Madaraka Day, in looking back and to the way forward, should engage Kenya's post-colonial generation in a dialogue regarding such questions. They relate to basic human right issues which are being addressed today. Freedom fighters were addressing the same in yester years when cartels came in, took land, commercialized it and made the original owners laborers. While acknowledging all those who fought to free themselves from that kind of imperialism, Madaraka Day should be telling a current generation of youth that the battle is still on. Regaining control means understanding why people fought for freedom in the first place. Madaraka Day acknowledges their efforts. However, 21st Century politics, prefaced under the term globalization, suggests that given lessons learned, they need to consolidate freedom.
In the struggle, Kenya needs present day Dedan Kimathi's who were radical enough to challenge the emerging world order on behalf of their people. It needs Kwame Nkurumah's who were way ahead of their time in terms of conceptualizing the way forward. That first independent Ghanaian leader's concept of a united Africa strong enough to effectively bargain with global society has yet to be achieved. There were many leaders who knew this. However, starting with Nkurumah, they were knocked off by the established order. Nkurumah's independence speech started with the words: "At long last the battle has ended and this Ghana, your beloved country, is free forever.'' His demise strongly suggested that he fell out of line with the established world order.
Patrice Lumumba (1925-1961), the first Prime Minister of independent Congo, along with Nkrumah shared a number of characteristics. Both advocated socialist governments in Africa. Both were toppled and killed. Lumumba's successor, Mobutu Sese Seko, was more user friendly to establishment interests. He ruled for 37 years. One could assume he was managing establishment politics well enough to have ruled that long in a mineral rich country.
Thomas Sankara came to power in Burkina Faso on October 15, 1983. He was only 37 years old. He was virtually unknown outside West Africa. However, he became a name to be reckoned with on the continent as he promoted policies addressing basic needs. The same policies were anti-imperialistic. Hence his demise in 1987.
Nelson Mandela, former South Africa President, was incarcerated for 27 years on account of challenging a racially inclined political order that was recognized globally because of its gold and diamonds. Today, he stands head and shoulders above all other statesmen for challenging the same.

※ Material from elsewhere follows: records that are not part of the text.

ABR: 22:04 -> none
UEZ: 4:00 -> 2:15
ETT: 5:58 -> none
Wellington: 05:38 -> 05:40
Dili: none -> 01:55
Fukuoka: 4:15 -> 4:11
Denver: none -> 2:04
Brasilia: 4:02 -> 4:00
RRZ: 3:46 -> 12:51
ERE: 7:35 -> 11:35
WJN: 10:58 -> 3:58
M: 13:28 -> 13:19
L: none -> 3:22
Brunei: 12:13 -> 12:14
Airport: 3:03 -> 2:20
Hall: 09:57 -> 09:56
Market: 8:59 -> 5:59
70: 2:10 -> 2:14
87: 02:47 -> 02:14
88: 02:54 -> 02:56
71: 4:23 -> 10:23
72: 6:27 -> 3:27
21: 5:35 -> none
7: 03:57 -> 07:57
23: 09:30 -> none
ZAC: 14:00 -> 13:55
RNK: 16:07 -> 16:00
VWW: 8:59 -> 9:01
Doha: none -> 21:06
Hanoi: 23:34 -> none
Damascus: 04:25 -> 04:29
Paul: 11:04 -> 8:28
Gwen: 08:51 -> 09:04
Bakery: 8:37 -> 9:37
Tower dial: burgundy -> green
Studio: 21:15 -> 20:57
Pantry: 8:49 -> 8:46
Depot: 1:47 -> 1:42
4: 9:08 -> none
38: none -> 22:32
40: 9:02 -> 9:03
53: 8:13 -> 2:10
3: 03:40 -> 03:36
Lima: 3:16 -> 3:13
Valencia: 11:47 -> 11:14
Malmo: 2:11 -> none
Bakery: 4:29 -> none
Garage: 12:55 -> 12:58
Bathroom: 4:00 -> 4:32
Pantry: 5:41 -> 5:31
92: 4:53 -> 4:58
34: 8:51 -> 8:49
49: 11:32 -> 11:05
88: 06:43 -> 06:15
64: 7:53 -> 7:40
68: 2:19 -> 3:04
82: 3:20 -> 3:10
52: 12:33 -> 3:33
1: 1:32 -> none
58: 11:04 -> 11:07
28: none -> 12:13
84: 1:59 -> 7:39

On Madaraka Day, the trials and tribulations of all the above should be recognized. Recognition should also be given to the fact that globalization reeks of a familiar imperialistic syndrome. The struggle for freedom continues. How one engages the youth in the debate regarding its 21st Century version becomes an important challenge. There have been too many sacrifices made for the cause. We do not want to go backwards at this stage. Let us then talk properly to those who will inherit the kingdom. Let them also be heroes and role models in the struggle.